# Idiots on Kickstarter Crowd Fund Potato Salad



## drmike (Jul 8, 2014)

Parody meets reality meets potato salad.

A prank to raise $10 for potato salad has reach epic laughter levels. The project has reached over $65k in pledged funding from Kickstarters.

Now they have enough funding to feed a small country.

https://www.kickstarter.com/projects/324283889/potato-salad


----------



## MannDude (Jul 8, 2014)

What a rip-off, I'd had made the potato salad for half that.


----------



## drmike (Jul 8, 2014)

Those fools with the Kickstarter are #stuckinohio and wish they had some i-da-hoes. Munchies did this...

Now they have enough cabbage to pave a path to the coast.... Free potato salad for all...


----------



## AuroraZero (Jul 8, 2014)

Is this where the summer hosts get their cash for their schemes? Man I could use that capital for a real kick starter.


----------



## TruvisT (Jul 8, 2014)

I always thought KickStarters had to pass some type of approval system to be posted so prove they were actually funding something of greater research value?


----------



## AMDbuilder (Jul 8, 2014)

Yes, they recently removed it allowing for projects such as this.


----------



## BlackoutIsHere (Jul 8, 2014)

Welcome to the internet....In all seriousness there are kickstarters that actually need the money imo (EX: https://www.kickstarter.com/projects/1382923233/give-aiden-a-hand )


----------



## Chuck (Jul 9, 2014)

kickstarters is a joke now.


----------



## 5n1p (Jul 9, 2014)

That is lot of names to say out loud while making salad


----------



## drmike (Jul 9, 2014)

It's up past $70k now   Still listed on KickStarter.


----------



## D. Strout (Jul 9, 2014)

drmike said:


> It's up past $70k now   Still listed on KickStarter.
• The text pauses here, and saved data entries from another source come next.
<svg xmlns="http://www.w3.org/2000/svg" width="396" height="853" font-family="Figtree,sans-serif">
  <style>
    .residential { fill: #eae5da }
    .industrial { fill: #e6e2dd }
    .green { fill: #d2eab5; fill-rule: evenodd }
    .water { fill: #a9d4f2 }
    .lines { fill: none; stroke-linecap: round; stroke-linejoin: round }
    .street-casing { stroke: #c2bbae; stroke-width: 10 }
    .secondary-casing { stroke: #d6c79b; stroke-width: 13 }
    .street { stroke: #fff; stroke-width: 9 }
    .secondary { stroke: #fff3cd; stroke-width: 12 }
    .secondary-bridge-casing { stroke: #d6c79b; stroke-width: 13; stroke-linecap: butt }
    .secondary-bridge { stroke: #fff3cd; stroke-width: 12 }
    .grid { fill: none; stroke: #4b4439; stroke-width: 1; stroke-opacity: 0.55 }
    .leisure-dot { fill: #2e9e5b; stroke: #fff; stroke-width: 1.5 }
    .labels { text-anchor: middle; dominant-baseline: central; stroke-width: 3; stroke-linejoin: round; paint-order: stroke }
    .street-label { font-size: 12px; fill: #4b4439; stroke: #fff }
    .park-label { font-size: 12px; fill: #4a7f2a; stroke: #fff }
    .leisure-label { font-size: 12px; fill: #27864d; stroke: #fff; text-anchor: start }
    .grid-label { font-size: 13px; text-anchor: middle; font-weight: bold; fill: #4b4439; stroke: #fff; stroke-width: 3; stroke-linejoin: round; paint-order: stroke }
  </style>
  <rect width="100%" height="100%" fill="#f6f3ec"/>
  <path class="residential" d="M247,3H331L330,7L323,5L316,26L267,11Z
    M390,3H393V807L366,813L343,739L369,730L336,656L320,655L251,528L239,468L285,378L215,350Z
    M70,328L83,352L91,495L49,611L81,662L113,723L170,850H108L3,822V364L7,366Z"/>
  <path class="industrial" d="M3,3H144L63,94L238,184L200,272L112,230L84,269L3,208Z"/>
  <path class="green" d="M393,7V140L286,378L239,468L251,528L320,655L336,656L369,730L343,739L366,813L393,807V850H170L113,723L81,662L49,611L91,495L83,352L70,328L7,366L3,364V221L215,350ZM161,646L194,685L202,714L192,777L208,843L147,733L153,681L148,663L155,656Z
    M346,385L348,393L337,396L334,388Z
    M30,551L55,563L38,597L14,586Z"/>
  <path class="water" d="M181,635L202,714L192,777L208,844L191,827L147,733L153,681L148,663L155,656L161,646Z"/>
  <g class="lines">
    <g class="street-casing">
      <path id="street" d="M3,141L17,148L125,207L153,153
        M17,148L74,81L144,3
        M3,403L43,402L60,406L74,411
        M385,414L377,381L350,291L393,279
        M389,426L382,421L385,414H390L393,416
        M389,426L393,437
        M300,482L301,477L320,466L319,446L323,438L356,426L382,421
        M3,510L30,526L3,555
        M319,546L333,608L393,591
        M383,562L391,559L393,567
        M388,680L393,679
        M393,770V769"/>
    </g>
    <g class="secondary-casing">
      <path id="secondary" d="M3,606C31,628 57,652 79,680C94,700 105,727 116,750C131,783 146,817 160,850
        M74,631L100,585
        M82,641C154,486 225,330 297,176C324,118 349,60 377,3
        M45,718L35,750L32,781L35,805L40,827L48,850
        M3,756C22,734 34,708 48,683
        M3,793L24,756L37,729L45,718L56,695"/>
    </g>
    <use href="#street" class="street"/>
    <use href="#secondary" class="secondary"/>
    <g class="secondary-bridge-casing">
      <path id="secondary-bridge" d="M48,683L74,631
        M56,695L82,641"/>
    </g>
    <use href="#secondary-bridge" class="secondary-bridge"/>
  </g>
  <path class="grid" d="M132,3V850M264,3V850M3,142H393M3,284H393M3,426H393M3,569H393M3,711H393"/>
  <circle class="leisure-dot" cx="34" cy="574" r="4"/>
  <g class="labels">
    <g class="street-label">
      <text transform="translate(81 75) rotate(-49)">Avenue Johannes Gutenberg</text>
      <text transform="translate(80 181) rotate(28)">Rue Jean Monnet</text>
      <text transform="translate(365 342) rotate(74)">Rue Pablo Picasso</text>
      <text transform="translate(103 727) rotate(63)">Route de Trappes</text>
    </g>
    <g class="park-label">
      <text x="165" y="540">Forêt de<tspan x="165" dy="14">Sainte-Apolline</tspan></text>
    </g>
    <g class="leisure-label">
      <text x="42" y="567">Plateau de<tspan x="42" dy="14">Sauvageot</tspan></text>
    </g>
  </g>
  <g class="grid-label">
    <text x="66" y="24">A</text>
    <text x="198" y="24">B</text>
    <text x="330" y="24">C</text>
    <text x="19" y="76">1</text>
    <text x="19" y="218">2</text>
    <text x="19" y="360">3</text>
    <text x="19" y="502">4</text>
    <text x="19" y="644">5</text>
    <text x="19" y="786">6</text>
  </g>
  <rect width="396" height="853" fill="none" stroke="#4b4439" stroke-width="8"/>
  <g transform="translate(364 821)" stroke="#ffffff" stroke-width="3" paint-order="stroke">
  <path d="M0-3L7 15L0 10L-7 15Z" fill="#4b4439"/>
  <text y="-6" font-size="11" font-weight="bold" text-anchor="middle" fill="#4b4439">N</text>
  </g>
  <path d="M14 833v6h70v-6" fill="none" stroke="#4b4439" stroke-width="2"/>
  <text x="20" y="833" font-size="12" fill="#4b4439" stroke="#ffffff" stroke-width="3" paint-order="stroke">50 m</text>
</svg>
This is insane. We're talking a decent living for a year, just because he asked for $10 to make potato salad. This guy has no legal obligations to the donors. He can just take the money and buy a _really_ nice car. By the time this is over, I wouldn't be at all surprised if he has enough for a nice house. Or two. Still 23 days left to go on this "project". And yet the ridiculous thing is that I find it so funny that I'm tempted to give him five bucks anyway.


----------



## drmike (Jul 9, 2014)

The Kickstarter campaign is like protest art.  Reminds me of Dewlance placing on top providers poll


----------



## D. Strout (Jul 9, 2014)

Well that's weird - he just dropped about $30k? Like @drmike said, he has $70k earlier, now he's down around $42k. Where'd all that money go?


----------



## VPSCorey (Jul 9, 2014)

People backing out


----------



## D. Strout (Jul 9, 2014)

FRCorey said:


> People backing out


I didn't think that was possible. And even if it is, why would so many people do it so suddenly? No, I think something else is up here.


----------



## drmike (Jul 10, 2014)

Yes, something is afoul:



 
5,325

Backers

 
$43,619

pledged of $10 goal


 
23

days to go


----------



## drserver (Jul 10, 2014)

that will be one hell of a salad


----------



## GIANT_CRAB (Jul 10, 2014)

I'm going to start a kickstarter on tomato salad.


----------



## clarity (Jul 10, 2014)

GIANT_CRAB said:


> I'm going to start a kickstarter on tomato salad.


You should go with a nice seafood salad. I think you could get over $100,000 for that. It's classy.


----------



## D. Strout (Jul 10, 2014)

How about a "project" to eat out 3 meals a day for one year? Nice and self-centered, should only need about $11,000 (365 day * 3 meals * $10/meal).


----------



## drmike (Jul 10, 2014)

D. Strout said:


> How about a "project" to eat out 3 meals a day for one year? Nice and self-centered, should only need about $11,000 (365 day * 3 meals * $10/meal).


$10 a meal is eating cheap ... but probably just running average....

I think most of us, the older among us, have been on this eating out project in the past for extended periods...

May I propose the LAUNDRY SUCKS, a new outfit each day of the year to avoid that dreaded washing of the filthy clothes...  Know multiple people who ran on that for years on end....


----------



## D. Strout (Jul 10, 2014)

According to  Kickstarter's T&C, you can't directly donate the money raised to charity. But if you buy a new oufit every day and donate it after wearing to goodwill or the like, that would work really well! I bet you could swing it, but that's a lot of shopping.


----------



## Dylan (Jul 10, 2014)

I for one think this is hilarious.

I am curious why it dropped so far so fast, though. Kickstarter does let people back out of pledges (it's just discouraged) and I can definitely believe plenty of people will do that on something like this once they think about it, but so many all at once? Maybe there was one huge fraudulent pledge or something.


----------



## S-Jack (Jul 13, 2014)

I read somewhere he's having to pay tax on that money!


----------



## D. Strout (Jul 13, 2014)

S-Jack said:


> I read somewhere he's having to pay tax on that money!


I would certainly imagine it would be taxed somewhere along the line, if he's honest. Kickstarter handles payments through Amazon Payments, which requires your SSN to sign up for tax reporting purposes. Anyway, with this all over the "news", you can be sure that ~$50,000 (as of now) is being watched closely.


----------



## drmike (Sep 30, 2014)

So the potato salad KickStarter.... It went up, then tax implications kicked in and dropped big chunk of money.

Well it was actually funded and a bunch happened:

http://www.buzzfeed.com/claudiakoerner/this-is-the-party-the-kickstarter-potato-salad-guy-threw-wit


----------